Grande Sertão Veredas

Veröffentlicht am 22. Oktober 2009

Einer der jüngeren Nationalparks in Minas Gerais, gegründet am 12. April 1989, in der Absicht, die lokalen Bevölkerung in Sachen Umweltschutz zu sensibilisieren und das typische Ökosystem der Region vor Schaden zu bewahren – und entsprechende Studien zu vertiefen.

Der Name des Parks ist eine Referenz an den grossen brasilianischen Schriftsteller „Guimarães Rosa“, der in Minas Gerais geboren wurde (sein Buch „Grande Sertão: Veredas“ ist international bekannt geworden).

Der Nationalpark liegt an der Nordgrenze von Minas Gerais zum Nachbarstaat Bahia, in den Distrikten „Formoso“ und „São Francisco“. Er hat eine Ausdehnung von 84.000 Hektar, mit Höhen zwischen 600 m und 1.200 m.

Das landschaftlich so attraktive Szenario der „Veredas“ (feuchte Terrassen-Hochebenen) ist mit der Gründung des Parks knapp seinem Schicksal entgangen, in ein riesiges monotones Sojafeld verwandelt zu werden. Das Relief des Parks ist fast plan, mit vereinzelten leichten Erhebungen.

Klima
Typisches Klima des brasilianischen Cerrado, mit einer klar definierten Trockenperiode in den Monaten September bis November, die Regenperiode fällt auf die Monate Dezember bis Februar. Kühlster Monat ist der Juli.

Vegetation
Charakteristisch ist die Vegetation des Cerrado mit ihren unterschiedlichen Aspekten: „Veredas, mit Gruppen von Buriti-Palmen, Campo Limpo, Campo Sujo und Cerradão“, um die Flussläufe Galeriewald. Eine dem sandigen Boden angepasste floristische Komposition, mit einer von trockenen Blättern bedeckten Oberfläche, vollkommen ohne Gräser (Herbaceae).

Fauna
Einige seltene Vertreter des Tierreichs sind hier anzutreffen, wie zum Beispiel der „Cervo-do-Pantanal“ (Blastocerus dichotomus), der „Lobo Guará“ (Chrysocyon brachyurus), der „Raposa-do-Campo“ (Fuchsart), die „Anta“ (Tapirus terrestris, Briss.) und andere.
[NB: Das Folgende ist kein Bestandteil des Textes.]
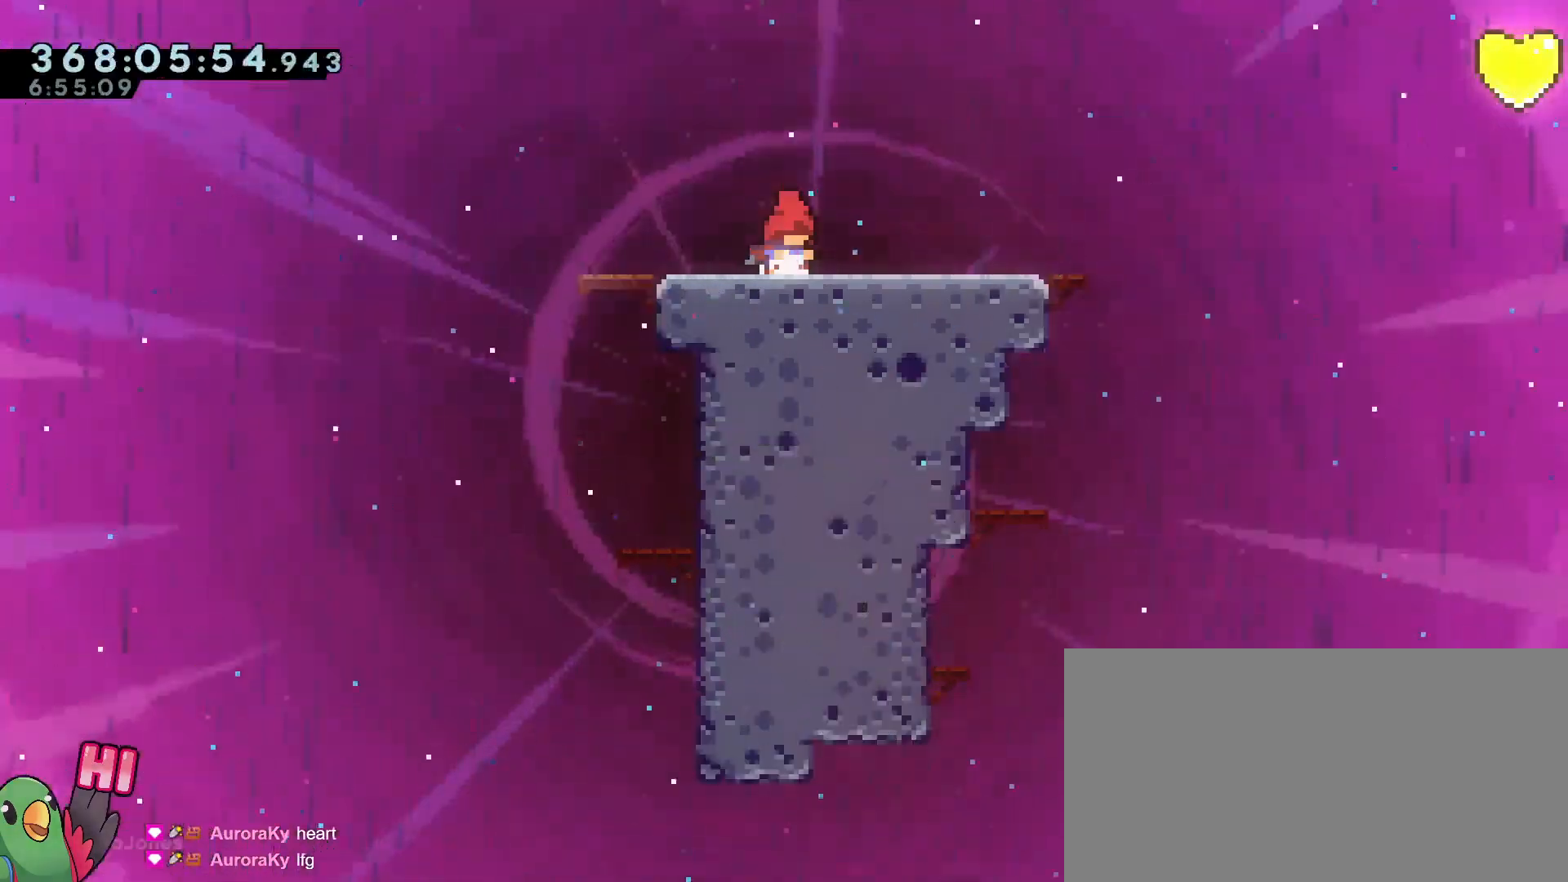
{"buttons": ["B"], "left_stick": "up-right", "right_stick": "center", "events": [[133, "Y", "down"], [166, "left_stick", "right"], [233, "Y", "up"], [317, "B", "down"], [350, "left_stick", "up-right"]]}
Illegale Jagd, die Gegenwart von Holz-Köhlereien und das Fällen von Bäumen bedeuten eine kontinuierliche Bedrohung für den Park. Ausserdem ist das Gelände teilweise von so genannten „Posseiros“ (Anwohnern) besetzt, die auf eine Abfindung für ihren Besitz warten. Das Gelände ist besonders reich an den verschiedensten Arten von Heilkräutern und besitzt ideale Voraussetzungen für die Umwelterziehung seiner Anwohner.

Der Park ist vorläufig noch nicht für den Tourismus geöffnet, weil ihm eine entsprechende Infrastruktur fehlt. Man kann aber eine Sondergenehmigung vom IBAMA-Büro in „Chapada Gaúcha“ bekommen – dem nächstgelegenen Ort zum Park.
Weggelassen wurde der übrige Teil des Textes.